◆ **Stated problem A**: Can you reproduce the stretch of the forum thread on scavenging diecast for parts from "## beast1624 (Mar" through "for spare parts."?

◆ **Document extract**:
# Scavenging diecast for parts



## ParkRNDL (Mar 20, 2002)

Lately every time I hit the diecast aisle in WalMart or Target, I see diecasts that I think might work to steal bumpers and windows and stuff from to patch up slot cars. So yesterday I bought a few. First, the recipients:










The Tycopro Miura needed a windshield, the yellow Cougar needed a rear bumper, the red Cougar needed windows, and the AMX needed a front bumper. (That orange AMX figures in later...)

And the donors:










After attacking the poor innocent diecasts with weapons of mass destruction, and attacking the resulting parts with a Dremel, this is what I ended up with:










I think the Miura came out best of the three. After whittling away at the bottom of the windshield for a while, it press-fits in there without glue.










I ended up changing plans on the AMX. The R/W/B car is all original and in pretty good shape except for the missing bumper, where the orange car was stripped when I got it and I put some spare parts on it to make it a runner. The R/W/B car deserved the original front bumper more than the orange one, but I think the replacement looks ok, especially for a runner...










Pretty much the same thing happened here. The yellow one was in better shape overall, so I put the original rear bumper on it and stuck the hack job on this one. This is the least successful one of the three; I did another Cougar like this years ago when I first got back into slot cars and I think it came out much better. Haven't gotten to the windows yet, but I also did the windows on the previous Cougar I did and they came out surprisingly well...

The best part is the pieces are all on there with tacky white glue, so if I ever find the right replacement parts, this stuff does no damage to the body and peels off pretty easily.

--rick


----------



## beast1624 (Mar 28, 2009)

Frankenslots!! Nice use of what's available. Glad to know I'm not the only one who prowls the die cast aisle at Walmart like Igor in a cemetery looking for spare parts.


----------



## win43 (Aug 28, 2006)

VERY COOL!!!! Keep butchering those diecast :thumbsup::thumbsup:


----------



## slotto (Feb 9, 2010)

Yeah! That's what they are for, right?


----------



## Bill Hall (Jan 6, 2007)

*Nice work Rick!*

ZIP-ity doo dah 

ZIP-ity ee yay

I got some new discs for my dremel today!

I always whistle while I'm murdalizing them. I leave my die cast killing drill bit in the drillpress when it's not in use. That way it's always ready. Like a nut cracker.

How low can you go? I even got my grandson scouting for rod motors and chrome pipes! :devil:


----------



## torredcuda (Feb 1, 2004)

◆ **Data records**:
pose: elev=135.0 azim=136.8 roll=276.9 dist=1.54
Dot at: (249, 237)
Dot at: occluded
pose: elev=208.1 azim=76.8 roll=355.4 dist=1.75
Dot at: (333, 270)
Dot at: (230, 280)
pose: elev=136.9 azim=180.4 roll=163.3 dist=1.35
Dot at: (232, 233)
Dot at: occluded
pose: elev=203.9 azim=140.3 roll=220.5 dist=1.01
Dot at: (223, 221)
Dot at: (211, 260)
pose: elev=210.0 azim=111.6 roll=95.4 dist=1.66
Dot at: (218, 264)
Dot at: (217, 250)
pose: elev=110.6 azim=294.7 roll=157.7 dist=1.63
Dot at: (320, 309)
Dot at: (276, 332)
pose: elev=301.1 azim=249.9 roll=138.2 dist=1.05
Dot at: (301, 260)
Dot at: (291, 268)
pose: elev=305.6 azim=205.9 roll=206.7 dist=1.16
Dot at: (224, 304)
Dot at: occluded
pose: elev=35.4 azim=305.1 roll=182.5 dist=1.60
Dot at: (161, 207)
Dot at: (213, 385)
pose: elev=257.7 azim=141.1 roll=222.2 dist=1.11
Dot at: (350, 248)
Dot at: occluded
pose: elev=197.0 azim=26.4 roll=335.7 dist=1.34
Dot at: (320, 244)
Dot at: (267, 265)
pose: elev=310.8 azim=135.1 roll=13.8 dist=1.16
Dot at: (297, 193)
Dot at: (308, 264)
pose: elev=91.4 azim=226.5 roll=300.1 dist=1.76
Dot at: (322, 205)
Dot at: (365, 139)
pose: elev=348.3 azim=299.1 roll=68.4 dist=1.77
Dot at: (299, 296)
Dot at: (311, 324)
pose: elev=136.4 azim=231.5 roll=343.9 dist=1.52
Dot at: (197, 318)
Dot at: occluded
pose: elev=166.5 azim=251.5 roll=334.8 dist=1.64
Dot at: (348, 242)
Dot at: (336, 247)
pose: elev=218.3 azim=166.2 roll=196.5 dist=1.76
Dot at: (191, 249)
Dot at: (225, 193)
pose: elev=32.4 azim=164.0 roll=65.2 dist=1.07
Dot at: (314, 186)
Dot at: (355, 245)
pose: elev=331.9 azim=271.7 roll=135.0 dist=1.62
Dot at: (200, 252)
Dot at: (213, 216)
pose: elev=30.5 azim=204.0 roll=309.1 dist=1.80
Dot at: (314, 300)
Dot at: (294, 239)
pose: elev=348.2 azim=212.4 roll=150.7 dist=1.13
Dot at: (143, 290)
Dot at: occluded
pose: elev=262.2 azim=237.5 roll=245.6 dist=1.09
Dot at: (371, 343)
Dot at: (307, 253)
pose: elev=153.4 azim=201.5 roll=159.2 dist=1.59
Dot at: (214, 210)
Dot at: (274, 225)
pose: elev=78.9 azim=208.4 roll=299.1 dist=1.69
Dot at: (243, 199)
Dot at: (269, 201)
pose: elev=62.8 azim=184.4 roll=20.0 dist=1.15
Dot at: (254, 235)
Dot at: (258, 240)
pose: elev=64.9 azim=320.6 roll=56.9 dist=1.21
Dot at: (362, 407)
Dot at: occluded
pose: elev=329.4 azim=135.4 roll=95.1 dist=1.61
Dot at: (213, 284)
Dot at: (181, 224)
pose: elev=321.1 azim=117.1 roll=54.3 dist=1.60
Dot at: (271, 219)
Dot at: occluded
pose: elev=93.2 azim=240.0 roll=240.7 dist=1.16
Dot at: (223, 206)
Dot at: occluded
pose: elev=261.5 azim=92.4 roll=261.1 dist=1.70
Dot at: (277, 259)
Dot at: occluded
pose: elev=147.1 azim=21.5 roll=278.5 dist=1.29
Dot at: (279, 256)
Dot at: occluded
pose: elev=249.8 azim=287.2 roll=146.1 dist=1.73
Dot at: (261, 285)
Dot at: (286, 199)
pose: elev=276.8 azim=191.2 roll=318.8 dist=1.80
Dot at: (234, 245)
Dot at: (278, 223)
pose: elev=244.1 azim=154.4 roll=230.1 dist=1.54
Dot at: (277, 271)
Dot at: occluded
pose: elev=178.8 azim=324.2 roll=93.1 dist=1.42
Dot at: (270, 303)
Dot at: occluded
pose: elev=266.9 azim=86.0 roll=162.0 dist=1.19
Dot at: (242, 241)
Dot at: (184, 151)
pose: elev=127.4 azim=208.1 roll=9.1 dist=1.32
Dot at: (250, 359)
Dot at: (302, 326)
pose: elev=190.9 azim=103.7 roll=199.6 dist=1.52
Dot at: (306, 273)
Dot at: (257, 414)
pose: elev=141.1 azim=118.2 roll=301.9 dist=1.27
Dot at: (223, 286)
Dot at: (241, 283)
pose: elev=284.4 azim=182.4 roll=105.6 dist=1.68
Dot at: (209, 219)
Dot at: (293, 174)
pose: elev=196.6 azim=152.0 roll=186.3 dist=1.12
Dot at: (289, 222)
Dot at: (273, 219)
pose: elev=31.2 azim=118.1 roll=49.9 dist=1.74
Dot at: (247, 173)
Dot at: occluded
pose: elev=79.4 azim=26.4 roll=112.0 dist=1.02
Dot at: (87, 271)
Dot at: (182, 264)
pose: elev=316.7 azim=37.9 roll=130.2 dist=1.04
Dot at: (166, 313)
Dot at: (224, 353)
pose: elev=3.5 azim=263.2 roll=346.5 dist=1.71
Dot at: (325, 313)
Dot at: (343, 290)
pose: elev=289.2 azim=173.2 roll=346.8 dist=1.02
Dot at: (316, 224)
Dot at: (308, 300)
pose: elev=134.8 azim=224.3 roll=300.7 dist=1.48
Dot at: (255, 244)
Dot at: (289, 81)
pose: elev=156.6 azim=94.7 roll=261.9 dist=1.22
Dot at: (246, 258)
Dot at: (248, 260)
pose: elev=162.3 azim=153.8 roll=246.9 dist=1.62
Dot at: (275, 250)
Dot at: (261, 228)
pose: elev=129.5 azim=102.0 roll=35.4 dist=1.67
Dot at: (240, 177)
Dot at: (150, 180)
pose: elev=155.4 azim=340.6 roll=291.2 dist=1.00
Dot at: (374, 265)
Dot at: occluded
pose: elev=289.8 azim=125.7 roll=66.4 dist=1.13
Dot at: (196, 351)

◆ **Stated problem B**: Would you write out the stretch of the point correspondence records from the line containing "pose: elev=316.7 azim=37.9" through the end of those records, and nothing else?

◆ **Full response A**:
## beast1624 (Mar 28, 2009)

Frankenslots!! Nice use of what's available. Glad to know I'm not the only one who prowls the die cast aisle at Walmart like Igor in a cemetery looking for spare parts.

◆ **Full response B**:
pose: elev=316.7 azim=37.9 roll=130.2 dist=1.04
Dot at: (166, 313)
Dot at: (224, 353)
pose: elev=3.5 azim=263.2 roll=346.5 dist=1.71
Dot at: (325, 313)
Dot at: (343, 290)
pose: elev=289.2 azim=173.2 roll=346.8 dist=1.02
Dot at: (316, 224)
Dot at: (308, 300)
pose: elev=134.8 azim=224.3 roll=300.7 dist=1.48
Dot at: (255, 244)
Dot at: (289, 81)
pose: elev=156.6 azim=94.7 roll=261.9 dist=1.22
Dot at: (246, 258)
Dot at: (248, 260)
pose: elev=162.3 azim=153.8 roll=246.9 dist=1.62
Dot at: (275, 250)
Dot at: (261, 228)
pose: elev=129.5 azim=102.0 roll=35.4 dist=1.67
Dot at: (240, 177)
Dot at: (150, 180)
pose: elev=155.4 azim=340.6 roll=291.2 dist=1.00
Dot at: (374, 265)
Dot at: occluded
pose: elev=289.8 azim=125.7 roll=66.4 dist=1.13
Dot at: (196, 351)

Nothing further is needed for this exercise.